Information shown
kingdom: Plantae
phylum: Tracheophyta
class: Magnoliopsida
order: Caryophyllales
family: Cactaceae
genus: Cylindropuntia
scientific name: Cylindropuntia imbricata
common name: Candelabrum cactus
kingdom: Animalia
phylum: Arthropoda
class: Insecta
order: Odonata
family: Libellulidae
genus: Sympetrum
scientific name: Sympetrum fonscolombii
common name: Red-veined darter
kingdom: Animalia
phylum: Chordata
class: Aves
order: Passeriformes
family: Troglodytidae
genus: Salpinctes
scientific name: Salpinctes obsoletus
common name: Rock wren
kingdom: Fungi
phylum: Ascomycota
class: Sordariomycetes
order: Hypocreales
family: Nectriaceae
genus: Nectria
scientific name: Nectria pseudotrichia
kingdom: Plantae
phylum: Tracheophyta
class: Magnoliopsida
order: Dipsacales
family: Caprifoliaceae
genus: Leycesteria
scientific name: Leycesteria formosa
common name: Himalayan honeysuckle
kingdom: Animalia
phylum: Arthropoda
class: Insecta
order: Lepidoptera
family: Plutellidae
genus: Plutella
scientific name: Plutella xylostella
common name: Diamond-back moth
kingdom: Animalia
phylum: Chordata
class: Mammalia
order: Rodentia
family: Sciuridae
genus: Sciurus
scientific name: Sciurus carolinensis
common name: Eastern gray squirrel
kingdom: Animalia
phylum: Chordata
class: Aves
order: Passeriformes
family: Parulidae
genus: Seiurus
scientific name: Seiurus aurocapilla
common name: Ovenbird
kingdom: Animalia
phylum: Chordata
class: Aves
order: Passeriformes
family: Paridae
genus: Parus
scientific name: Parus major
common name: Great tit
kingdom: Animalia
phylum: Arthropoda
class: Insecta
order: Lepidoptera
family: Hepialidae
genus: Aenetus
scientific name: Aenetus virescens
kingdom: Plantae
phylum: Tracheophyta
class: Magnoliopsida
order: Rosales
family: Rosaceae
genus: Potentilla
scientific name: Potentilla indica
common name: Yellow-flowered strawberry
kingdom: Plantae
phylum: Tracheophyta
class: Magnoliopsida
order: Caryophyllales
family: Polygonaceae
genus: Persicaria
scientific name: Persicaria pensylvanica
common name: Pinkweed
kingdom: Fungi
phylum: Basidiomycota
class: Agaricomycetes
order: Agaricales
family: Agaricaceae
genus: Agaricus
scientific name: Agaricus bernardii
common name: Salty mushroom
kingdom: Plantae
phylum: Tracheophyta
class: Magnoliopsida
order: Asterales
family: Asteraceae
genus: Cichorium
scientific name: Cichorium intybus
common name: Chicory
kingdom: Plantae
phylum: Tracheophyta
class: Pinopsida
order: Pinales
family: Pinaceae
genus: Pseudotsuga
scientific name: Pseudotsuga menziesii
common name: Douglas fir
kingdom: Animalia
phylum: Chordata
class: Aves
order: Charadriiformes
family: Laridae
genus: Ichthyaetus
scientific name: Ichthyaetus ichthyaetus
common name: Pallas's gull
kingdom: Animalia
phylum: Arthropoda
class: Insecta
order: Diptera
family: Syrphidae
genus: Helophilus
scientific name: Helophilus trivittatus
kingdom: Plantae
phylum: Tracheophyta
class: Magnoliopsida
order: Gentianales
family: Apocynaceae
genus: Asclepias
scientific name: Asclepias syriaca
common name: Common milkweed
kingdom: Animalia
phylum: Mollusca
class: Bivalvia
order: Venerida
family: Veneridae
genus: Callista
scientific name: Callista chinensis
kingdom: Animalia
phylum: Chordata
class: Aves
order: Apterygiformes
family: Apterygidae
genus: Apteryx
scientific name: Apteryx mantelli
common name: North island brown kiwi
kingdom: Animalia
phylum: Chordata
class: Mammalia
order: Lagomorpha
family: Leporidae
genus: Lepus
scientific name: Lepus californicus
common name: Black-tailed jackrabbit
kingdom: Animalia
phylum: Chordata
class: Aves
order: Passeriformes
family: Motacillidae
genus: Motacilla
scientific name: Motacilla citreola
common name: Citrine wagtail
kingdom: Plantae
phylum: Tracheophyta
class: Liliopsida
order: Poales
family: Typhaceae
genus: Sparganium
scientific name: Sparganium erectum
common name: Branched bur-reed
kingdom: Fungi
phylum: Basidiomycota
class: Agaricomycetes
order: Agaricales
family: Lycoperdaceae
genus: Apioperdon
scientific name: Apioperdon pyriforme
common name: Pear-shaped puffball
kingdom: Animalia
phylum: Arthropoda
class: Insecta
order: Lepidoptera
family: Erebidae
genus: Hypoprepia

Exercise brief
Retype every line of the data above word for word, in the same order and with the same line breaks.

Solution
kingdom: Plantae
phylum: Tracheophyta
class: Magnoliopsida
order: Caryophyllales
family: Cactaceae
genus: Cylindropuntia
scientific name: Cylindropuntia imbricata
common name: Candelabrum cactus
kingdom: Animalia
phylum: Arthropoda
class: Insecta
order: Odonata
family: Libellulidae
genus: Sympetrum
scientific name: Sympetrum fonscolombii
common name: Red-veined darter
kingdom: Animalia
phylum: Chordata
class: Aves
order: Passeriformes
family: Troglodytidae
genus: Salpinctes
scientific name: Salpinctes obsoletus
common name: Rock wren
kingdom: Fungi
phylum: Ascomycota
class: Sordariomycetes
order: Hypocreales
family: Nectriaceae
genus: Nectria
scientific name: Nectria pseudotrichia
kingdom: Plantae
phylum: Tracheophyta
class: Magnoliopsida
order: Dipsacales
family: Caprifoliaceae
genus: Leycesteria
scientific name: Leycesteria formosa
common name: Himalayan honeysuckle
kingdom: Animalia
phylum: Arthropoda
class: Insecta
order: Lepidoptera
family: Plutellidae
genus: Plutella
scientific name: Plutella xylostella
common name: Diamond-back moth
kingdom: Animalia
phylum: Chordata
class: Mammalia
order: Rodentia
family: Sciuridae
genus: Sciurus
scientific name: Sciurus carolinensis
common name: Eastern gray squirrel
kingdom: Animalia
phylum: Chordata
class: Aves
order: Passeriformes
family: Parulidae
genus: Seiurus
scientific name: Seiurus aurocapilla
common name: Ovenbird
kingdom: Animalia
phylum: Chordata
class: Aves
order: Passeriformes
family: Paridae
genus: Parus
scientific name: Parus major
common name: Great tit
kingdom: Animalia
phylum: Arthropoda
class: Insecta
order: Lepidoptera
family: Hepialidae
genus: Aenetus
scientific name: Aenetus virescens
kingdom: Plantae
phylum: Tracheophyta
class: Magnoliopsida
order: Rosales
family: Rosaceae
genus: Potentilla
scientific name: Potentilla indica
common name: Yellow-flowered strawberry
kingdom: Plantae
phylum: Tracheophyta
class: Magnoliopsida
order: Caryophyllales
family: Polygonaceae
genus: Persicaria
scientific name: Persicaria pensylvanica
common name: Pinkweed
kingdom: Fungi
phylum: Basidiomycota
class: Agaricomycetes
order: Agaricales
family: Agaricaceae
genus: Agaricus
scientific name: Agaricus bernardii
common name: Salty mushroom
kingdom: Plantae
phylum: Tracheophyta
class: Magnoliopsida
order: Asterales
family: Asteraceae
genus: Cichorium
scientific name: Cichorium intybus
common name: Chicory
kingdom: Plantae
phylum: Tracheophyta
class: Pinopsida
order: Pinales
family: Pinaceae
genus: Pseudotsuga
scientific name: Pseudotsuga menziesii
common name: Douglas fir
kingdom: Animalia
phylum: Chordata
class: Aves
order: Charadriiformes
family: Laridae
genus: Ichthyaetus
scientific name: Ichthyaetus ichthyaetus
common name: Pallas's gull
kingdom: Animalia
phylum: Arthropoda
class: Insecta
order: Diptera
family: Syrphidae
genus: Helophilus
scientific name: Helophilus trivittatus
kingdom: Plantae
phylum: Tracheophyta
class: Magnoliopsida
order: Gentianales
family: Apocynaceae
genus: Asclepias
scientific name: Asclepias syriaca
common name: Common milkweed
kingdom: Animalia
phylum: Mollusca
class: Bivalvia
order: Venerida
family: Veneridae
genus: Callista
scientific name: Callista chinensis
kingdom: Animalia
phylum: Chordata
class: Aves
order: Apterygiformes
family: Apterygidae
genus: Apteryx
scientific name: Apteryx mantelli
common name: North island brown kiwi
kingdom: Animalia
phylum: Chordata
class: Mammalia
order: Lagomorpha
family: Leporidae
genus: Lepus
scientific name: Lepus californicus
common name: Black-tailed jackrabbit
kingdom: Animalia
phylum: Chordata
class: Aves
order: Passeriformes
family: Motacillidae
genus: Motacilla
scientific name: Motacilla citreola
common name: Citrine wagtail
kingdom: Plantae
phylum: Tracheophyta
class: Liliopsida
order: Poales
family: Typhaceae
genus: Sparganium
scientific name: Sparganium erectum
common name: Branched bur-reed
kingdom: Fungi
phylum: Basidiomycota
class: Agaricomycetes
order: Agaricales
family: Lycoperdaceae
genus: Apioperdon
scientific name: Apioperdon pyriforme
common name: Pear-shaped puffball
kingdom: Animalia
phylum: Arthropoda
class: Insecta
order: Lepidoptera
family: Erebidae
genus: Hypoprepia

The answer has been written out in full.